◆ **SOURCE TEXT**
Host: So, one of the things that I think that really brought a lot of this home with us, the CDC data that came out a few weeks ago, and to me, the numbers are quite striking. The risks of death and hospitalization in vaccinated individuals were very low. So they listed them for each state. Pennsylvania didn't have data, unfortunately, but New Jersey did. And in the state of New Jersey, if you were fully vaccinated, the risk of death from COVID was one in 410,000. So, California's risk was one in 235,000.

I just went around and I sort of scoped out various states to kind of get these numbers and to give context to this risk, I wanted to see, what are some of the risks that we all face every day. So just to give context to those numbers. So, in every year, the risk of a person dying in a car accident is one in 8,000. And the risk of an alcohol related death is one in 143,000. Okay. So one in 410,000 is a significant decrease in risk relative to simply driving a car.

Kathleen, does that sound right to you?

◆ **ENTRIES SUPPLIED**
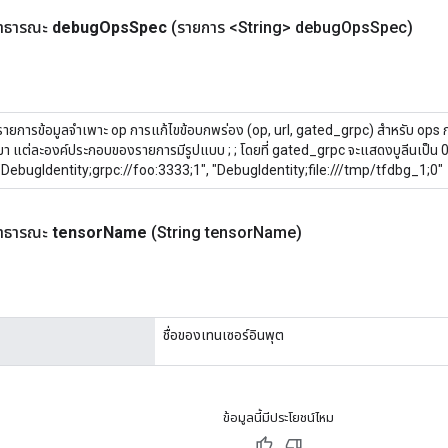
าธารณะ
debug
Ops
Spec
(รายการ <String> debug
Ops
Spec)
รายการข้อมูลจำเพาะ op การแก้ไขข้อบกพร่อง (op, url, gated_grpc) สำหรับ ops 
มา แต่ละองค์ประกอบของรายการมีรูปแบบ
;
;
โดยที่ gated_grpc จะแสดงบูลีนเป็น 0
"DebugIdentity;grpc://foo:3333;1", "DebugIdentity;file:///tmp/tfdbg_1;0"
าธารณะ
tensor
Name
(String tensor
Name)
ชื่อของเทนเซอร์อินพุต
ข้อมูลนี้มีประโยชน์ไหม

◆ **EXERCISE GOAL**
Resume the conversation about COVID death risk for fully vaccinated people, picking up right after the host's question to Kathleen.

◆ **EXERCISE ANSWER**
Dr. Degnan: Yeah, I think that does sound right Kendal. It's amazing when you hear these numbers, how rare it is to die after being vaccinated against COVID. And I think it's really helpful to put into context, like your risk of dying in a car accident is much higher than your risk of dying from COVID after you've been vaccinated. Those numbers are incredibly striking, so, thank you for looking those up.

Host: Yeah, I was very struck. You know, the rates of hospitalization also, were pretty striking. It was one in 10,000, one in 15,000. If you were under age 65, it was one in 40,000, the risk of being hospitalized.

That really struck me because if you could imagine, a city, like Allentown, for instance, it's about a 120,000 people. So, if everybody in the city of Allentown were vaccinated and everybody got COVID, you'd have less than a dozen people that would go to the emergency department with COVID symptoms. So, those are very striking numbers, that brought things home for me.

And so, for this perspective, I think we're seeing an issue a little bit, that people are overestimating the risk now that they are fully vaccinated.

Dr. Gluckman: You know, if you put those numbers next to each other and you hit, you said the others before. So the risk of dying from COVID is one to 2 percent, one or two in a hundred. The risk of dying from COVID if you've been vaccinated is one in 400,000. It's no comparison.

Host: And I think it speaks to what 90 percent effective vaccine really means or a hundred or nearly a hundred percent and

Dr. Gluckman: Nearly a hundred percent in terms of dying. Yeah.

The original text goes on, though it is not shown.